**EXERCISE DETAILS:** Going from the line that contains "nose: (352, 592)" to the last line of the material below, repeat every line exactly.
━━━
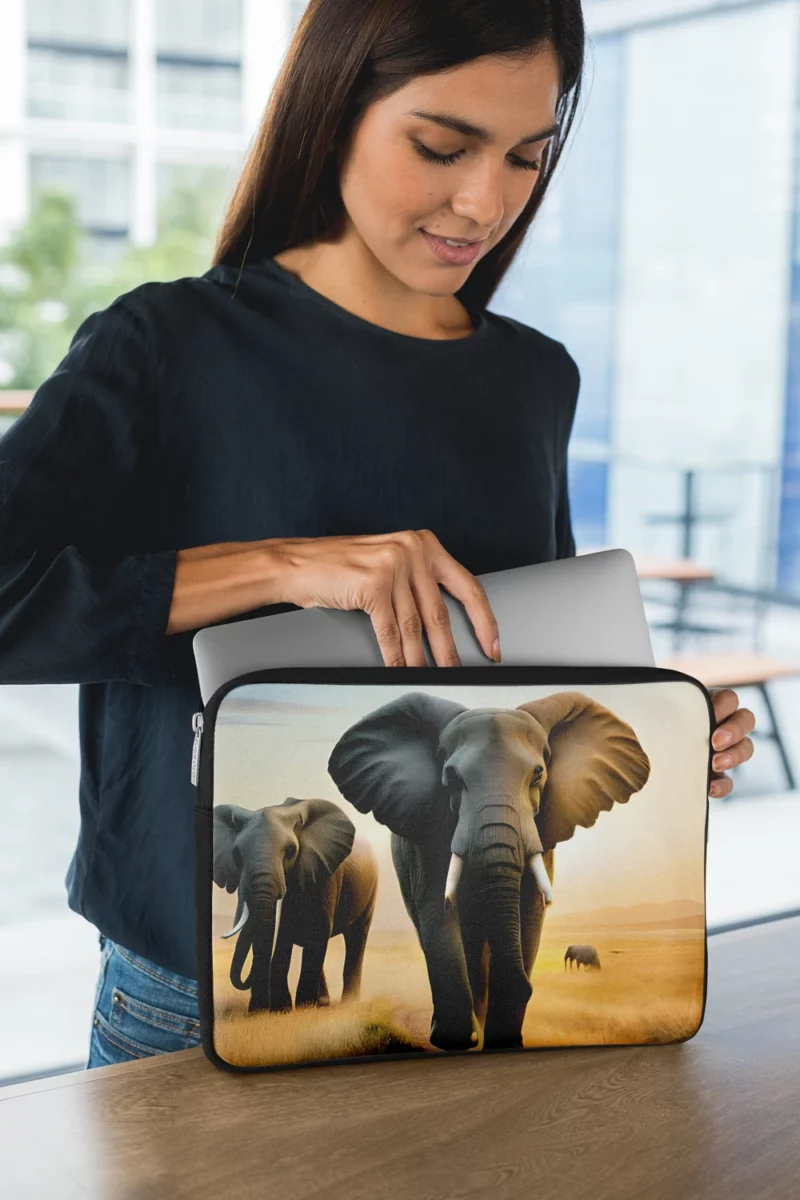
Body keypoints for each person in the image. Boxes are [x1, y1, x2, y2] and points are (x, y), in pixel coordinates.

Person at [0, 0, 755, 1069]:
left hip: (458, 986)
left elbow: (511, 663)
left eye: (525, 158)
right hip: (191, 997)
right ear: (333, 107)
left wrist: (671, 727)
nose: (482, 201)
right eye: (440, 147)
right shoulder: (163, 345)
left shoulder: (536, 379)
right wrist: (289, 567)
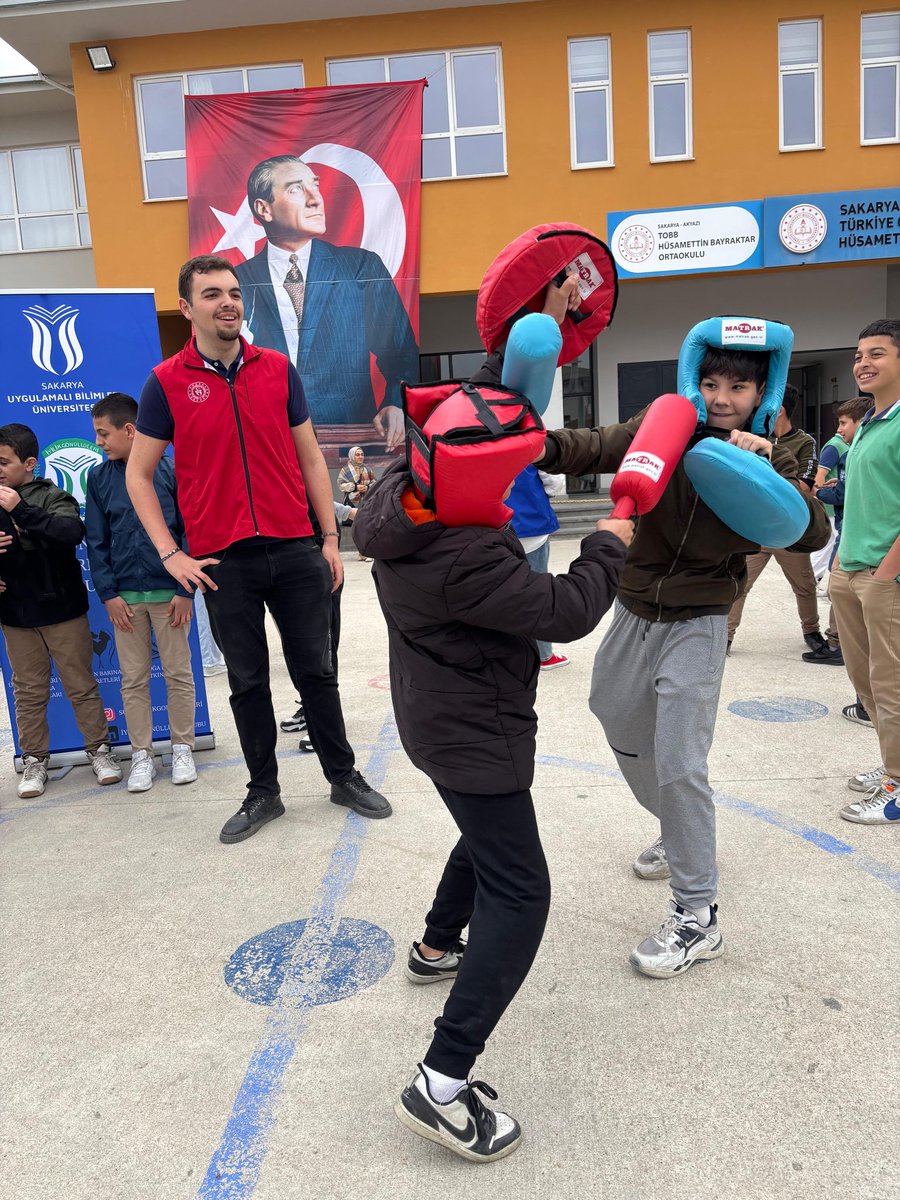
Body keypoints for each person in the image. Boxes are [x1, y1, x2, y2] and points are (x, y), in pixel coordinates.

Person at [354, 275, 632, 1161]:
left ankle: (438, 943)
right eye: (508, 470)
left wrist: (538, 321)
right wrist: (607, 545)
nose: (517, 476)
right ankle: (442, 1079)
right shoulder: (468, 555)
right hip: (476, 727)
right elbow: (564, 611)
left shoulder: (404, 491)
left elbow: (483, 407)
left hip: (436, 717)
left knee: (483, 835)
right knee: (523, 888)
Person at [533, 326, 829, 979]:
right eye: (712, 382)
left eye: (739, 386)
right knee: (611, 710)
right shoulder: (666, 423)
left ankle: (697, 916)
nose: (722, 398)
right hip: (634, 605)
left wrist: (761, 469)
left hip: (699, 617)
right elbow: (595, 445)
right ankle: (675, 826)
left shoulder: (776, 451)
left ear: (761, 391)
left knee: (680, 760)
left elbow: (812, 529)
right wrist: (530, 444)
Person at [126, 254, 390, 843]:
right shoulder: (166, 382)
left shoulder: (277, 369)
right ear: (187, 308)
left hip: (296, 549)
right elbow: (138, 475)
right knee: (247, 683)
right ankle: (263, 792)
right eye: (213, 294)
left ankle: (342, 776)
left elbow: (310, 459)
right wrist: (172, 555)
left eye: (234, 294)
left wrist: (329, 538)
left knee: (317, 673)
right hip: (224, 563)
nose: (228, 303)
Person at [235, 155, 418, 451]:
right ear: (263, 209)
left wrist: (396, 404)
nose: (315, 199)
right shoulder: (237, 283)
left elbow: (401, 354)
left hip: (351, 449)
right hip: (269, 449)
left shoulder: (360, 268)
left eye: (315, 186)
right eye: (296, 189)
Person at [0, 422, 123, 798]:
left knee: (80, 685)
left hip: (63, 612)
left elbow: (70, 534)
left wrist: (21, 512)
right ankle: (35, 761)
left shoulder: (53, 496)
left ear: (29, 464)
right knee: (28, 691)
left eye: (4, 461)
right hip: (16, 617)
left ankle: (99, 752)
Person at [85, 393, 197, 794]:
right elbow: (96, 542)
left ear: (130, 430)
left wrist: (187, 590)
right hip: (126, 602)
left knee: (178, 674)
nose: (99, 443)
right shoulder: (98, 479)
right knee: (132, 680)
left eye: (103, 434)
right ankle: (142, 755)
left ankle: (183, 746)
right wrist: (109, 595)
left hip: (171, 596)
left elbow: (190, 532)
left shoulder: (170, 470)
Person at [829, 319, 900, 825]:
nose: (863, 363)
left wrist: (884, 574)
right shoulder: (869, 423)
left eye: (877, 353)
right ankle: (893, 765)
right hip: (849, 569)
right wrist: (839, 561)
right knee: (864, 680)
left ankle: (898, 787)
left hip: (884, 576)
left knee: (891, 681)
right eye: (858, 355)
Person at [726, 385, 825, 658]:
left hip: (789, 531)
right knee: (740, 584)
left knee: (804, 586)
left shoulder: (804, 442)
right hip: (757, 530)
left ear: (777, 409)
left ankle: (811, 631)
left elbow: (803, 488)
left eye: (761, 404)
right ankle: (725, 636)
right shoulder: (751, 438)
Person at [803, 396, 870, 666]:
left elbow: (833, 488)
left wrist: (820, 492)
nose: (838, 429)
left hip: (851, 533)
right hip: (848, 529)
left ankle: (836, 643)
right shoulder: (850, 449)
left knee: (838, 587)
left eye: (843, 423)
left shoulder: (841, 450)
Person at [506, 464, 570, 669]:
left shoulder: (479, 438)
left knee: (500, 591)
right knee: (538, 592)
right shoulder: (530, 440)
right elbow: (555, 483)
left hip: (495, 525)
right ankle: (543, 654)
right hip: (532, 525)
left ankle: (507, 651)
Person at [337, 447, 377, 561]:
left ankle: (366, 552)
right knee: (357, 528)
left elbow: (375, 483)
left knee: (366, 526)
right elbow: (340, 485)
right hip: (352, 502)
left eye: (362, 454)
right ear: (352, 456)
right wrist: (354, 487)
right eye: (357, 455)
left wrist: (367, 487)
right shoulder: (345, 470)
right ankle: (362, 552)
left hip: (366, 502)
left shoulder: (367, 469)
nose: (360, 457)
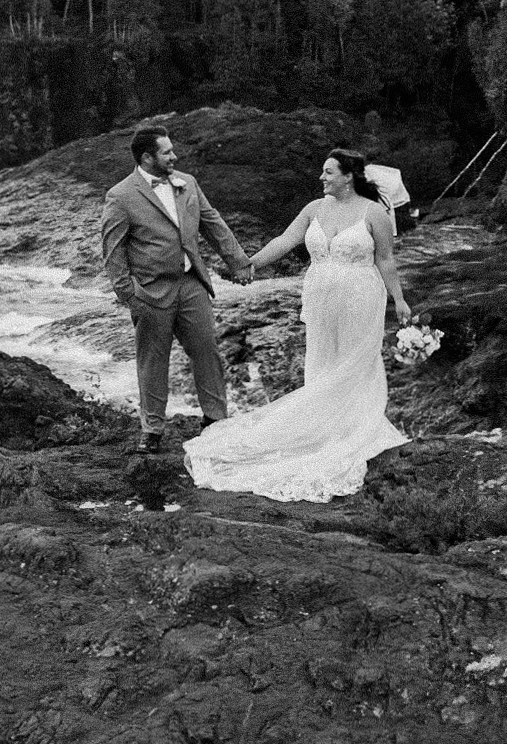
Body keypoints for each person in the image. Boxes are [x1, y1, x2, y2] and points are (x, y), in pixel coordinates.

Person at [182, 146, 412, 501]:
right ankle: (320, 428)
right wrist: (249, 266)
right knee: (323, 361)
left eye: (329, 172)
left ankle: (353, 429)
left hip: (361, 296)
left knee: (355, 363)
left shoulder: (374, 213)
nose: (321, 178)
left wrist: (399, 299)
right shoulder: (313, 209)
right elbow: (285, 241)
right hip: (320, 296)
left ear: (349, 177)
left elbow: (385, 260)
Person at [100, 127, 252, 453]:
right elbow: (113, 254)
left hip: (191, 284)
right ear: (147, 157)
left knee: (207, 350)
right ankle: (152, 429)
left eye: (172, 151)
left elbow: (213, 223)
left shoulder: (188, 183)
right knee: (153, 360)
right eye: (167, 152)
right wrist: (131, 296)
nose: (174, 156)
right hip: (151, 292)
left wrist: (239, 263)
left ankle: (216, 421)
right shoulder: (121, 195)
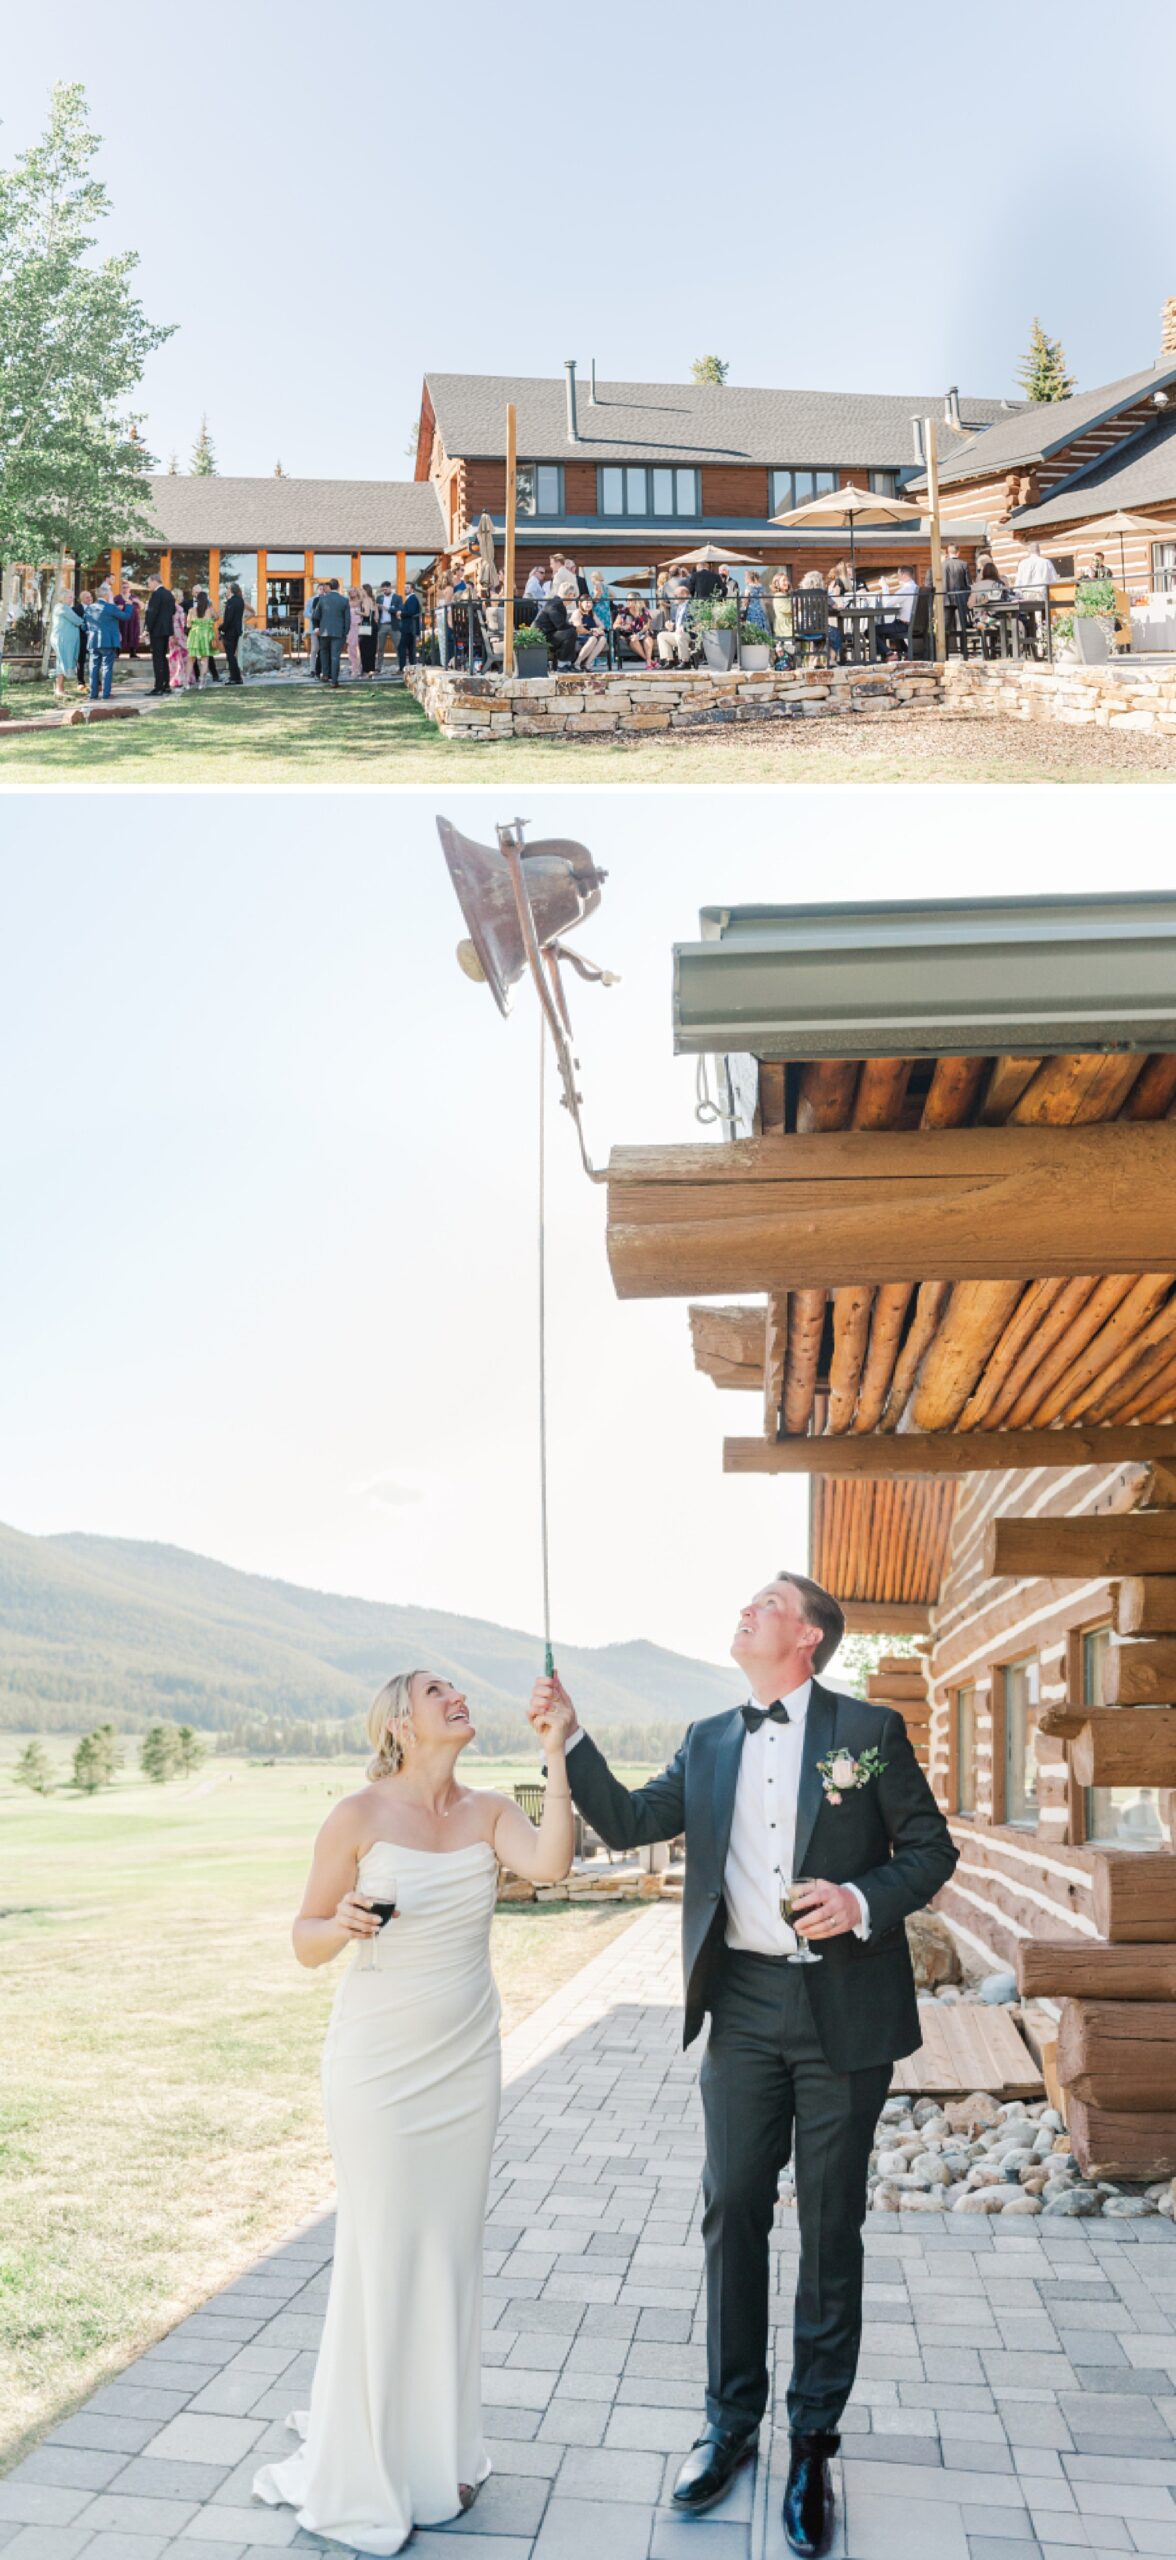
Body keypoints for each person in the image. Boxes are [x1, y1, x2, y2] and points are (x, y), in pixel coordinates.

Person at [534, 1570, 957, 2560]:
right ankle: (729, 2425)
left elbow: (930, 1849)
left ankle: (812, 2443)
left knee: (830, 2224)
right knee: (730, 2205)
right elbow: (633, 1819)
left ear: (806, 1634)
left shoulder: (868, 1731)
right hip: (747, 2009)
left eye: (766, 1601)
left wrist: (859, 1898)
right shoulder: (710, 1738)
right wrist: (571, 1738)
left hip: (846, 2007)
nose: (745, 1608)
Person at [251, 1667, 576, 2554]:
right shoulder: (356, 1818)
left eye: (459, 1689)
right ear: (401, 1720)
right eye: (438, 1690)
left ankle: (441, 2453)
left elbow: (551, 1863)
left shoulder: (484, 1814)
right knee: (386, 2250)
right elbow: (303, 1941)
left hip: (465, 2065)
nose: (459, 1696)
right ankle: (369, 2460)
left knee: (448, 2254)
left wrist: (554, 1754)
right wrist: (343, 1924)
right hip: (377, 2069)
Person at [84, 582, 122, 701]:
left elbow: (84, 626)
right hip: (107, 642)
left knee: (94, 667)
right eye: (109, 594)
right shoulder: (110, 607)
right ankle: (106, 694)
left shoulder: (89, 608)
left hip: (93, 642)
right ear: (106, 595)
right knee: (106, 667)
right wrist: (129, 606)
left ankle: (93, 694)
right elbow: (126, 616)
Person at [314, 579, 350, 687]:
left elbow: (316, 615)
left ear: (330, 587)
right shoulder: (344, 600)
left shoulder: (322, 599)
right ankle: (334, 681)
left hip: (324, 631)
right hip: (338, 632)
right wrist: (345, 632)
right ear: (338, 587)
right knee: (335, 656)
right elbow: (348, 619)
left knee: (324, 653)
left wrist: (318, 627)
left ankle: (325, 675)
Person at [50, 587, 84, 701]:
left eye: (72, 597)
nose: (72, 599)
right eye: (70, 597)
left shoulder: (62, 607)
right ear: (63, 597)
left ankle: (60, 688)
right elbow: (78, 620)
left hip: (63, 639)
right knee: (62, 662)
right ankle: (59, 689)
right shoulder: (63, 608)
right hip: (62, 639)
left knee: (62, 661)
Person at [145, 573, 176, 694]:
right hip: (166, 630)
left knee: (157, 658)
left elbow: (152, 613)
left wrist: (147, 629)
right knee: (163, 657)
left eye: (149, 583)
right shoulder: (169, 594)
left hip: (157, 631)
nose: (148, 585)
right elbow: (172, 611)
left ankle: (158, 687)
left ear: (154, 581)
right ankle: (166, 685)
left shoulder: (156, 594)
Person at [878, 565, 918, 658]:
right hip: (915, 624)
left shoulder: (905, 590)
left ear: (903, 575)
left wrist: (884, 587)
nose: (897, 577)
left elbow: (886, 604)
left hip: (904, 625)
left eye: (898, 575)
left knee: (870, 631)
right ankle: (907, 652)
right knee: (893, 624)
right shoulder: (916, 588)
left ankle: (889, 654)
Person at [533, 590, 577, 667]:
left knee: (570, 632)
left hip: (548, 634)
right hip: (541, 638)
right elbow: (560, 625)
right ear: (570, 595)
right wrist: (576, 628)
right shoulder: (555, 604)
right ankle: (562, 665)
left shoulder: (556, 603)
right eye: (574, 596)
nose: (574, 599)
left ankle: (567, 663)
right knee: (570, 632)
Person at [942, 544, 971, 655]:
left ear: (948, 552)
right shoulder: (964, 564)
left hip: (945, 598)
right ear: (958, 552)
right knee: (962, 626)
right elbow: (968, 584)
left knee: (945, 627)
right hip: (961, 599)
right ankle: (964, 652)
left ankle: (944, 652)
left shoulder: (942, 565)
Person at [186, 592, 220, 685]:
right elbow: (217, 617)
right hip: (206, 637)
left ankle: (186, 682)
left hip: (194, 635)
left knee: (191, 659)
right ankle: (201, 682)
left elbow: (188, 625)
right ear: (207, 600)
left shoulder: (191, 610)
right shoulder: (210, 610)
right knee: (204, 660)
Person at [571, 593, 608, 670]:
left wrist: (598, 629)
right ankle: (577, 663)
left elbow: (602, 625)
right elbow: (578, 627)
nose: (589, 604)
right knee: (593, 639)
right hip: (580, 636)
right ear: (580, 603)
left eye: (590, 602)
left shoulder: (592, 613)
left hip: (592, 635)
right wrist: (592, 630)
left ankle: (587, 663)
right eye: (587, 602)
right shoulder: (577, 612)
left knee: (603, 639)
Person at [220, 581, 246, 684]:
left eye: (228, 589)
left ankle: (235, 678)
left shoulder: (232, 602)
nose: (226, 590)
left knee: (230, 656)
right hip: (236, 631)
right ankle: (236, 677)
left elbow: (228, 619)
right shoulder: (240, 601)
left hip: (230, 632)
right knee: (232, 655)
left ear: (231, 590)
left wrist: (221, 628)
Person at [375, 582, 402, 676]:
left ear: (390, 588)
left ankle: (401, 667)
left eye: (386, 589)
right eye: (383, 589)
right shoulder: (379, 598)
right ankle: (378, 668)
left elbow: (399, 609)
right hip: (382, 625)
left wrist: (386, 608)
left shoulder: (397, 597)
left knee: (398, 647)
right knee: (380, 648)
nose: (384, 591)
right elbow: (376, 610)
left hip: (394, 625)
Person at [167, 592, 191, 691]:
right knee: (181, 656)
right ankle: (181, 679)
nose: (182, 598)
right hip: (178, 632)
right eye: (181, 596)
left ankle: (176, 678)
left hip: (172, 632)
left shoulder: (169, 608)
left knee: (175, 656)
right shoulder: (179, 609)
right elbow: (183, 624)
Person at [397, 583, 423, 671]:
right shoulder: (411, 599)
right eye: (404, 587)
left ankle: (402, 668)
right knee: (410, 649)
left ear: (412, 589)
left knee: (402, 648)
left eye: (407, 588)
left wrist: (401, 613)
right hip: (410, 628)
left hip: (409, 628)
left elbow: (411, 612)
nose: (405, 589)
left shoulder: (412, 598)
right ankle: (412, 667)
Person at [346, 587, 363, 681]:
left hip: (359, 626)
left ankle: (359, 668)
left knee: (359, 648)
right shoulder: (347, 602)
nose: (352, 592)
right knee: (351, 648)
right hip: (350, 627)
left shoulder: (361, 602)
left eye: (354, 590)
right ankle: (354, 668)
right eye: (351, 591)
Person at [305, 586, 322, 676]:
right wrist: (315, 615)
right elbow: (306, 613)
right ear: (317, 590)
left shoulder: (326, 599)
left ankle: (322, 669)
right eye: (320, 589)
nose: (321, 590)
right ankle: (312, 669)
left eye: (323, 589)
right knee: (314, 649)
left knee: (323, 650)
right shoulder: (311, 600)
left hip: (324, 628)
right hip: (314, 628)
━━━
**WRITTEN ANSWER:**
nose: (352, 592)
right knee: (351, 648)
right hip: (350, 627)
left shoulder: (361, 602)
left eye: (354, 590)
right ankle: (354, 668)
right eye: (351, 591)
Person at [305, 586, 322, 676]:
right wrist: (315, 615)
right elbow: (306, 613)
right ear: (317, 590)
left shoulder: (326, 599)
left ankle: (322, 669)
right eye: (320, 589)
nose: (321, 590)
right ankle: (312, 669)
left eye: (323, 589)
right knee: (314, 649)
left knee: (323, 650)
right shoulder: (311, 600)
left hip: (324, 628)
right hip: (314, 628)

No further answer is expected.